# EXCERPT
A solar-powered installation by Liter of Light reimagines how light, craft, and collective action shape cultural and climate futures.
On the evening of July 1, 2025, the grounds outside the National Museum of the Philippines lit up with a calm intensity that drew people in. A large-scale installation of solar study lamps—each resting in hand-molded ceramic—depicted two hands clasped together, a rising sun, and the phrase “Brighter Together” glowing across the museum lawn. The installation formed part of a wider effort to distribute 3,500 solar lamps to communities in the country.

This large-scale installation—spearheaded by Liter of Light in collaboration with Sun Life Philippines, the National Museum, and Odangputik Art Space—not only broke a Guinness World Record for the largest solar light art installation; it also reimagined how public space can serve as a site for cultural expression and environmental advocacy. Amidst heavy rains and unpredictable weather, volunteers and collaborators came together—mounting each light by hand, undeterred, and united by purpose.

# SUPPLIED INFORMATION

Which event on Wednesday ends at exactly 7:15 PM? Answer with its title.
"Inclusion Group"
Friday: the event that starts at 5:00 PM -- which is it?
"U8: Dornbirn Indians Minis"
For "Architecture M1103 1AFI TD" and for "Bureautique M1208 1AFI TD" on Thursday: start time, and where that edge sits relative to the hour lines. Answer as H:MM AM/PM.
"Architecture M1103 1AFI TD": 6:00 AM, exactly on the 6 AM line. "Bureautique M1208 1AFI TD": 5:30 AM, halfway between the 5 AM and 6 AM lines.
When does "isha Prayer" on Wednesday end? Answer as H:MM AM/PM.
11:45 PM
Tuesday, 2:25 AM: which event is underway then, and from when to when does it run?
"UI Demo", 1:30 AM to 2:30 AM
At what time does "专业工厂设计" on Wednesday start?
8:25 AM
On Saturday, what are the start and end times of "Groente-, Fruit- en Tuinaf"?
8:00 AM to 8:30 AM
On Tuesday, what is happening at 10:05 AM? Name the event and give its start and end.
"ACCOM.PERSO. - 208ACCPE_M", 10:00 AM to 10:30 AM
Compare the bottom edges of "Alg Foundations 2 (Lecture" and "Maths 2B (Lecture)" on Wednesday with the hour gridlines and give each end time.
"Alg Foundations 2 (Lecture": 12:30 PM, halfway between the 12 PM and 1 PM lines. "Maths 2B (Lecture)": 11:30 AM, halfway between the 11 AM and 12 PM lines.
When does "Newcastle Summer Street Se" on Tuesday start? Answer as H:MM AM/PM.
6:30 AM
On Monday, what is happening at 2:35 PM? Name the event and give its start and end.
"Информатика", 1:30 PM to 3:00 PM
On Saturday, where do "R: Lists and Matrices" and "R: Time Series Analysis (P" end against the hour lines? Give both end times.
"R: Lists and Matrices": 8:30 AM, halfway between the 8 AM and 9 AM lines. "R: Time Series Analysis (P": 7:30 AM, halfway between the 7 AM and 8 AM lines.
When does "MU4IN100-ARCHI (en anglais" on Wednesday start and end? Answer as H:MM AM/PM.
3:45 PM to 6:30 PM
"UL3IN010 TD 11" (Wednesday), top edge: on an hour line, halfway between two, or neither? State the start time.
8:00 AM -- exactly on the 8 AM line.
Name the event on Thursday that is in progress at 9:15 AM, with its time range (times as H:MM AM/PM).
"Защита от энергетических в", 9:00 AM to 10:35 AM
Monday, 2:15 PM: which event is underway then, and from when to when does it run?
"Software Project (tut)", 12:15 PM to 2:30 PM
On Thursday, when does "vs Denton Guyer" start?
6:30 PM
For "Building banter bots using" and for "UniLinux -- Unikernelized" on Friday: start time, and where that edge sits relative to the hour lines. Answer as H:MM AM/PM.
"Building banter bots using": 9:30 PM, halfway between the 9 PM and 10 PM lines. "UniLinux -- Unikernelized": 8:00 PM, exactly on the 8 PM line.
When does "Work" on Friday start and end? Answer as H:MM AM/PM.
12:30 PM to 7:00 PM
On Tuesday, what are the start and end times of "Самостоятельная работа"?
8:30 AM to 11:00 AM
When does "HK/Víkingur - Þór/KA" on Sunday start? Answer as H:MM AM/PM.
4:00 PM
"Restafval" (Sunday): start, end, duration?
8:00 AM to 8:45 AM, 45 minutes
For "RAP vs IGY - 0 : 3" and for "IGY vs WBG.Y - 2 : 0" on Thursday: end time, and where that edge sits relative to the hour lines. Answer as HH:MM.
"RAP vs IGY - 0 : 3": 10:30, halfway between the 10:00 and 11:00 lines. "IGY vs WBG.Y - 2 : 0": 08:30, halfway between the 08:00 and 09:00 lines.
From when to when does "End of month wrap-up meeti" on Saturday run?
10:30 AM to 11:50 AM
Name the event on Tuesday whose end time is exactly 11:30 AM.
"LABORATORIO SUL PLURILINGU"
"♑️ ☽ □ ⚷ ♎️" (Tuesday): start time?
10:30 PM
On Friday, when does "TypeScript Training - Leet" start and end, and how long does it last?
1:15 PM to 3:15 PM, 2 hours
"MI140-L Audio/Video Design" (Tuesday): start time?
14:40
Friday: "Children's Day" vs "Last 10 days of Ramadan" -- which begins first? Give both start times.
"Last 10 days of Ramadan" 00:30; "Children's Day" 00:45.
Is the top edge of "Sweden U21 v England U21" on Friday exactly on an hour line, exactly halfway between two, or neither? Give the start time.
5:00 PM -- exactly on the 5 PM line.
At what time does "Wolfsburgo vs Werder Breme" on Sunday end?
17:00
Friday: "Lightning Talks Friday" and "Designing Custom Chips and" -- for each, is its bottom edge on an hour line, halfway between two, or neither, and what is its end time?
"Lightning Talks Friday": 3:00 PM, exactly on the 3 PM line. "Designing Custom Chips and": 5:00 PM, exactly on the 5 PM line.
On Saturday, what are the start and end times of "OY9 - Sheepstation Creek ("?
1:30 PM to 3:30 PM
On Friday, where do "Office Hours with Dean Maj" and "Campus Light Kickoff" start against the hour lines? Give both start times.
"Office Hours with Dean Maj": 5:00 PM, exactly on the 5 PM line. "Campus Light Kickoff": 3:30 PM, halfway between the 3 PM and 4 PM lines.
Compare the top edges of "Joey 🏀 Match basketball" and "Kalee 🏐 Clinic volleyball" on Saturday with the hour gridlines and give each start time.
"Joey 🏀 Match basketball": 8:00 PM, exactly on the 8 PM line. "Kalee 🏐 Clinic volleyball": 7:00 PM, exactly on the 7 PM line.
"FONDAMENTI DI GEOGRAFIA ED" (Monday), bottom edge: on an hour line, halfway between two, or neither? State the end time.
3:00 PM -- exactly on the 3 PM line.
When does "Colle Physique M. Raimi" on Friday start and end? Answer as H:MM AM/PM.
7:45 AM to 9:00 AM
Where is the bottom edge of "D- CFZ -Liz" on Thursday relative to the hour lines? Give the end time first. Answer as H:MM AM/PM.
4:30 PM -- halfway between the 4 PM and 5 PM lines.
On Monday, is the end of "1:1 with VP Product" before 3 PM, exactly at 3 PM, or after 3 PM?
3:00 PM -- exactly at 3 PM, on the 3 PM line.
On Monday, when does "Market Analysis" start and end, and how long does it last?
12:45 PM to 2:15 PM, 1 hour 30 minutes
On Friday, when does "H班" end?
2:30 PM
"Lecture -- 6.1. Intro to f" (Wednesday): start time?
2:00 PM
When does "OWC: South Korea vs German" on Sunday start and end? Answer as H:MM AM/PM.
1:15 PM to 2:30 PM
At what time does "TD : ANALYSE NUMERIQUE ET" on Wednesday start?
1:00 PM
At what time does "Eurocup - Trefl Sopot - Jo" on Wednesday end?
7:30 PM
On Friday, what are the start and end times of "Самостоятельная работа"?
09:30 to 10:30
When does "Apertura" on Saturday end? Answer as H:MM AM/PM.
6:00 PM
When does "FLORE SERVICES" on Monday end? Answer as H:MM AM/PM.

# TO DO
Answer these questions using the excerpt on the solar light installation above.
(a) On what date did the grounds outside the National Museum of the Philippines light up with the installation?
(b) How many solar lamps did the wider effort aim to distribute to communities in the country?
(c) Which Guinness World Record did the installation break?

# ANSWER TO THE EXERCISE
(a) July 1, 2025.
(b) 3,500 solar lamps.
(c) The record for the largest solar light art installation.